La primera coalición militar entre Vere y Akielos partió de Fortaine por la mañana, después de que ejecutasen a los hombres de Johnny. Hubo muy pocos contratiempos y la moral de los soldados se vio reforzada gracias a las ejecuciones públicas.
Aunque no fue el caso de Johnny. JongIn observó al general revolverse en la silla y, luego, tirar con fuerza de las riendas. Sus hombres formaban una hilera de capas rojas que se extendían a lo largo de la mitad de la línea.
Sonaron los cuernos. Se alzaron los estandartes. Los heraldos ocuparon sus puestos. El emisario akielense se situó a la derecha, el vereciano a la izquierda, y procuraron que sus estandartes estuviesen a la misma altura. El heraldo vereciano se llamaba Junseong y tenía unos brazos muy fuertes, pues los estandartes pesaban.
JongIn y KyungSoo cabalgaban el uno al lado del otro. Ninguno montaba el mejor caballo. Ninguno llevaba la armadura más cara. JongIn era más alto, pero, como había apuntado Junseong con una expresión inescrutable, no se podía hacer nada al respecto. JongIn descubrió que Junseong tenía algo en común con KyungSoo: no era fácil saber cuándo bromeaba.
Condujo su caballo al lado de el del príncipe vereciano, a la cabeza de la fila. Era un símbolo de su unidad; el príncipe y el rey montaban juntos, como amigos. No apartaba la vista del camino.
—En Marlas, dormiremos en habitaciones contiguas —le informó JongIn—. Así lo exige el protocolo.

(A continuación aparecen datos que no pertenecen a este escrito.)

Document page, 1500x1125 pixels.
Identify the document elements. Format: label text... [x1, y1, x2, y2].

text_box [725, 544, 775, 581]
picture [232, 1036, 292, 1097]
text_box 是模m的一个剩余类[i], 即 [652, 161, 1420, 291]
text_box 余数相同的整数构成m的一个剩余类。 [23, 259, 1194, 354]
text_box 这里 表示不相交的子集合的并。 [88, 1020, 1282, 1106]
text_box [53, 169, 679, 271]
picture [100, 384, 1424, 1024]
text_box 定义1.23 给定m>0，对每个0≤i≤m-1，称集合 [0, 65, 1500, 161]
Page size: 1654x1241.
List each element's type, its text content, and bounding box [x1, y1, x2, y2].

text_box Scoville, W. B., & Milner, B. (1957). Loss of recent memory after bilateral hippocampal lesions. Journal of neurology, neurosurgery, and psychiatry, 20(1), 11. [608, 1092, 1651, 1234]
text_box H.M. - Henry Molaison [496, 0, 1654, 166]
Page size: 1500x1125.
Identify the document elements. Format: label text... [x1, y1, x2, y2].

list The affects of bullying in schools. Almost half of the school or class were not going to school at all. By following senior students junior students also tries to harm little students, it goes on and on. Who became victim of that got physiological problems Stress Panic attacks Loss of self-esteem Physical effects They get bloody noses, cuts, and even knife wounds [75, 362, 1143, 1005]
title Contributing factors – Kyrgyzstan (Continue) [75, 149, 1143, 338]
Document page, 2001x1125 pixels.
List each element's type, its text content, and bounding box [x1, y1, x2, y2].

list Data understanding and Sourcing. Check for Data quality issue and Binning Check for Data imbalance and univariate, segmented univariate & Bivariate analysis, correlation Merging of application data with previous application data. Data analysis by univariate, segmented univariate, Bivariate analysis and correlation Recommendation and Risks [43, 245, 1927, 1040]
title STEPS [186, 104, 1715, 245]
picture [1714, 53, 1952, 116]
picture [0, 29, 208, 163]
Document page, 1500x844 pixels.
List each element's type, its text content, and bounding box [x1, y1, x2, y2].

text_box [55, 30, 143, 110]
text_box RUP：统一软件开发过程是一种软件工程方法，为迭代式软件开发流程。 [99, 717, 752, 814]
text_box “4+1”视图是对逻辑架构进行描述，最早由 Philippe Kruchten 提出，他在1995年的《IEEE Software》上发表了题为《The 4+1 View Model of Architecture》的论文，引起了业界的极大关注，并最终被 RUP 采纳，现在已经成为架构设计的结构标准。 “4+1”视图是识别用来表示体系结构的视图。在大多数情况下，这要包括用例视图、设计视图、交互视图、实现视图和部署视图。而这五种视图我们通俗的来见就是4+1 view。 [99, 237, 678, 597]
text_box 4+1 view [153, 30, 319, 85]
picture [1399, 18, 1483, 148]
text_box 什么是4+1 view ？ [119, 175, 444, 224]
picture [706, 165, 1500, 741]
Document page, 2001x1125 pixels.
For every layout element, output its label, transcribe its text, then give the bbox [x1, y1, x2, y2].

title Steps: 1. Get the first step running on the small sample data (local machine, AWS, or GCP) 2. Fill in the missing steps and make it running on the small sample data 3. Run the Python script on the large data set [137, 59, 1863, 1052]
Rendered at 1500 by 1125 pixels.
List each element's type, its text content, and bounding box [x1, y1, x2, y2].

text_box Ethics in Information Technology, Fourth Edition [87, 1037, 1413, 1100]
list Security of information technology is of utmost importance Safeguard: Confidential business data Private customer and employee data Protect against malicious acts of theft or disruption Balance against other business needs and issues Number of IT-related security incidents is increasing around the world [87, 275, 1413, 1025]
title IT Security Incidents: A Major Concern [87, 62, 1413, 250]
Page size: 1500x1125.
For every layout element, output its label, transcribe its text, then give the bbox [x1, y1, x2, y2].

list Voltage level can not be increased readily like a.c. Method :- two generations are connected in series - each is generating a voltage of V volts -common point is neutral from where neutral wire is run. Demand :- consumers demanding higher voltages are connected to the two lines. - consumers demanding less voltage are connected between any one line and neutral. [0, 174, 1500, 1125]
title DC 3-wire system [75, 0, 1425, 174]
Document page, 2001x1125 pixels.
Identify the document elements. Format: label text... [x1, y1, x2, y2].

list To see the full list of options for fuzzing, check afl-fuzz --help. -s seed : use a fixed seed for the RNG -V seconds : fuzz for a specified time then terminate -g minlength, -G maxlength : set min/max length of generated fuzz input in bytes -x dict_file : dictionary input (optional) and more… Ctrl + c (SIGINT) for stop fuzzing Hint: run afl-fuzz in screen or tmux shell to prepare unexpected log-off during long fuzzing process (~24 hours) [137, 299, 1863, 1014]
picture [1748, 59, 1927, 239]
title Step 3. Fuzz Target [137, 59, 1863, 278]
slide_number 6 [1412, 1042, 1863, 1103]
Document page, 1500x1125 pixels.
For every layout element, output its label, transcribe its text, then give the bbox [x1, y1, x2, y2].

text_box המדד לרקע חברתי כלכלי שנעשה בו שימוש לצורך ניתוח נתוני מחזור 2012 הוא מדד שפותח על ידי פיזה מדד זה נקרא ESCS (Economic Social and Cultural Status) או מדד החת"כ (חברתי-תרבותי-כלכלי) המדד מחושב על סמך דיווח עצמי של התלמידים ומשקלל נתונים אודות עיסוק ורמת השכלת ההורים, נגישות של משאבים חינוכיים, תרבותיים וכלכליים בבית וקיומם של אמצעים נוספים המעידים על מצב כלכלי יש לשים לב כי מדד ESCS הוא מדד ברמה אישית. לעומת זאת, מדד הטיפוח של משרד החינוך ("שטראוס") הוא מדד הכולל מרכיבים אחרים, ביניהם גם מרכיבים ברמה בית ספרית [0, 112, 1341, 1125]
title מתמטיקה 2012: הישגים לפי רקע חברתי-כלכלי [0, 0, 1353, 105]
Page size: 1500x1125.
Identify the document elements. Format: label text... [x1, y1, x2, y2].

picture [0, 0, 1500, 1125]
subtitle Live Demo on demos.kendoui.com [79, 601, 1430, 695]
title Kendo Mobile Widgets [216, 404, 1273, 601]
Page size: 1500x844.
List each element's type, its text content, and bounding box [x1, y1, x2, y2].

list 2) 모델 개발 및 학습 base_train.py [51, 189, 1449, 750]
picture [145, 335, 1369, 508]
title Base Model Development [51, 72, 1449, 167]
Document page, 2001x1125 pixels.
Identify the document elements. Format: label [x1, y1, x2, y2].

—Por supuesto —aceptó KyungSoo. Tampoco le quitaba ojo al camino.
KyungSoo no daba señales de dolor y estaba sentado con la espalda recta, como si no le hubiera pasado nada en el hombro. Se mostró agradable con los generales e incluso mantuvo una amena conversación con Yunsoo cuando este le habló.
—Espero que el joven herido os fuese devuelto sin incidentes.
—Gracias, regresó con JunMyeon —dijo KyungSoo.
«¿A por un ungüento?», estuvo a punto de soltar JongIn, pero se calló.
Marlas estaba a un día de camino y avanzaban a buen ritmo. Los ruidos llenaban el aire. Los soldados y los batidores iban delante, mientras que los sirvientes y los esclavos iban a la zaga. Unos pájaros alzaron el vuelo y un rebaño de cabras huyó despavorido ladera abajo cuando pasaron por su lado.
Por la tarde llegaron al pequeño puesto de mando del que se encargaban los soldados de Yunsoo y que supervisaba una torre de señal akielense. Lo atravesaron.
El paisaje al otro lado no parecía distinto: fértiles campos de hierba, verdes tras una primavera de lluvias abundantes, erosionado en los acantilados por los que pasaban. Instantes después sonaron los cuernos, triunfantes y desoladores al mismo tiempo; el cielo y el vasto paisaje abierto que los rodeaba amortiguaron el sonido.
—Bienvenido a casa —dijo Yunsoo.
Akielos. Tomó una bocanada de aire akielense. Durante los meses que había estado cautivo, pensaba en ese momento. No pudo evitar mirar a KyungSoo, a su lado; mantenía una actitud y un semblante relajados.
Atravesaban la primera aldea. Cerca de la frontera, las grandes granjas tenían muros de piedra rudimentarios por fuera, y algunas se asemejaban a fortalezas improvisadas, con puestos de observación o sistemas de defensa de comprobada eficacia. No les sorprendería que desfilase el ejército, y JongIn estaba preparado para las diferentes reacciones de sus compatriotas.
Había olvidado que solo hacía seis años que Delpha había pasado a ser una provincia akielense y, que antes de eso, durante toda su vida, estos hombres y mujeres habían sido ciudadanos de Vere.
Los rostros mudos de hombres, mujeres y niños se apiñaban en las puertas y bajo los toldos mientras el ejército marchaba por sus tierras.
Atenazados por el miedo, habían salido de sus hogares para contemplar los primeros estandartes verecianos que se izaban en aquel territorio en seis años. Uno había fabricado una estrella tosca con palos. Una niña la sostenía en alto; un reflejo de lo que veía.